Material supplied:

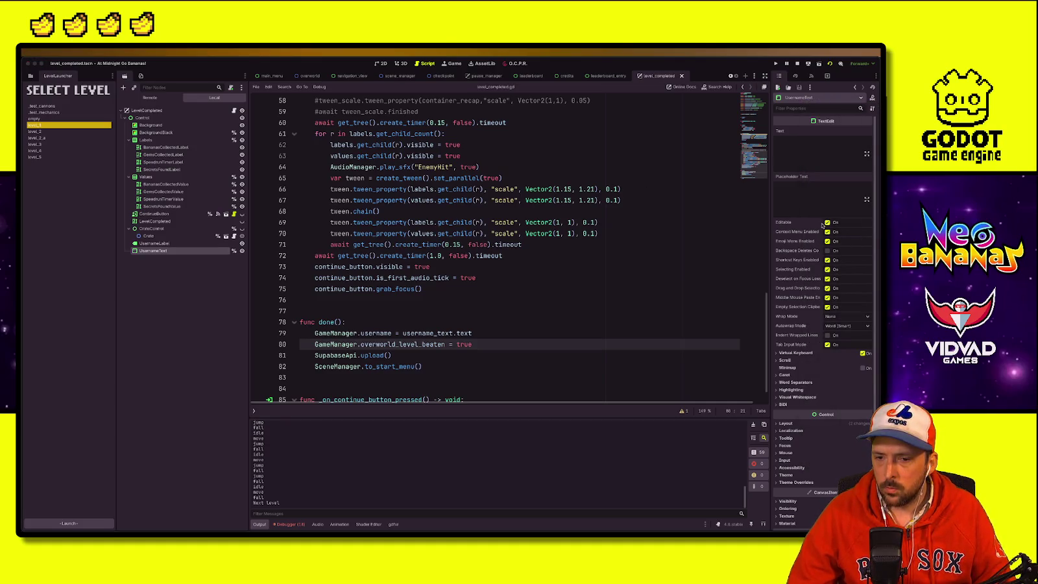
Step: Add username_text.grab_focus() on a new line 73 after the timer await
{"action": "left_click", "coordinate": [497, 306]}
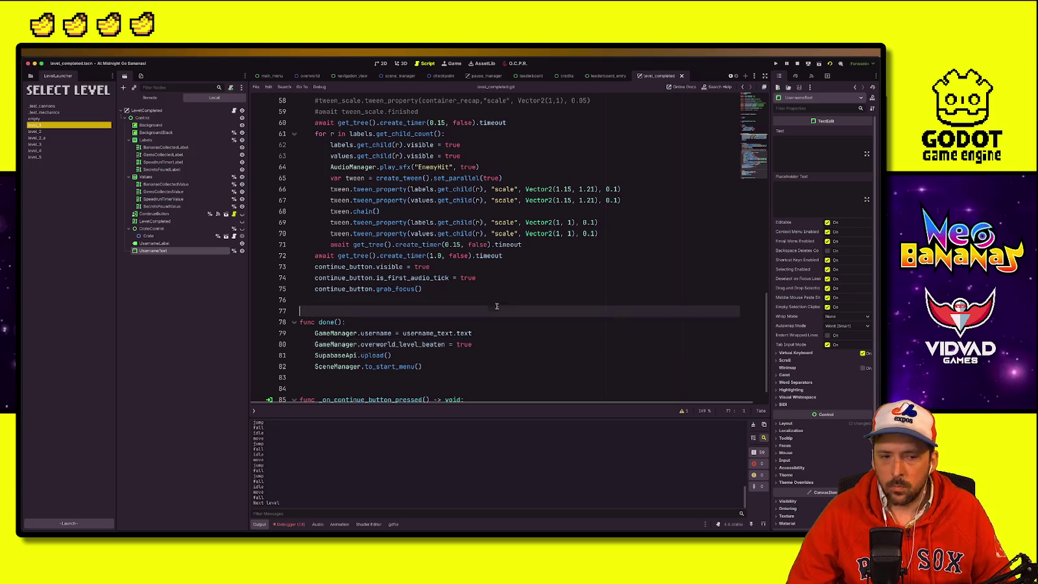
{"action": "left_click", "coordinate": [364, 328]}
{"action": "scroll", "coordinate": [364, 328], "scroll_direction": "up", "scroll_amount": 5}
{"action": "scroll", "coordinate": [380, 273], "scroll_direction": "down", "scroll_amount": 4}
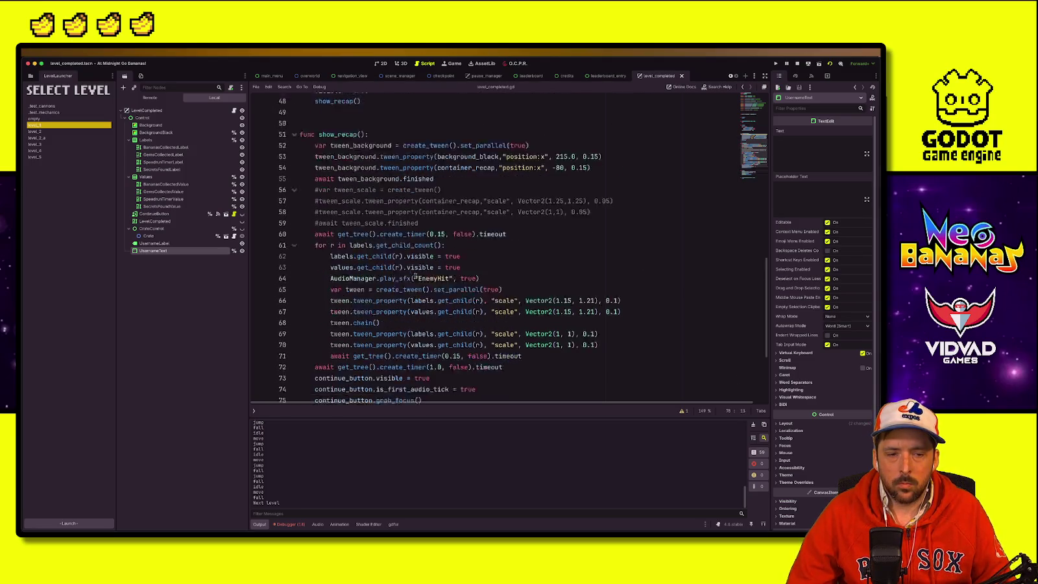
{"action": "left_click", "coordinate": [551, 282]}
{"action": "left_click", "coordinate": [551, 272]}
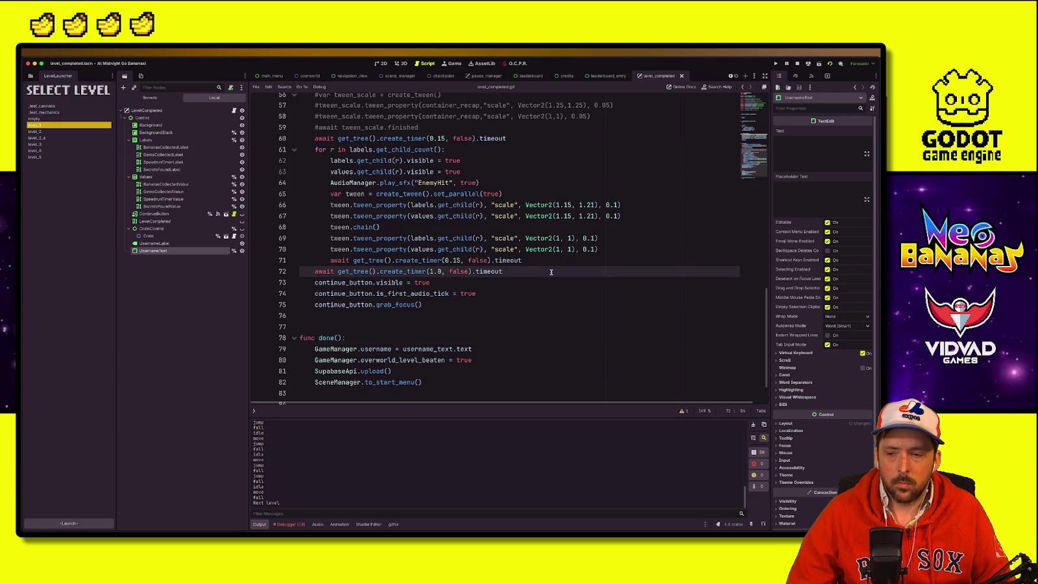
{"action": "key", "text": "Return"}
{"action": "type", "text": "ame_text.grab"}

Try it: Every line of the data above should be returned exactly, with the pictures removed.

Expected answer:
Step: Add username_text.grab_focus() on a new line 73 after the timer await
{"action": "left_click", "coordinate": [497, 306]}
{"action": "left_click", "coordinate": [364, 328]}
{"action": "scroll", "coordinate": [364, 328], "scroll_direction": "up", "scroll_amount": 5}
{"action": "scroll", "coordinate": [380, 273], "scroll_direction": "down", "scroll_amount": 4}
{"action": "left_click", "coordinate": [551, 282]}
{"action": "left_click", "coordinate": [551, 272]}
{"action": "key", "text": "Return"}
{"action": "type", "text": "ame_text.grab"}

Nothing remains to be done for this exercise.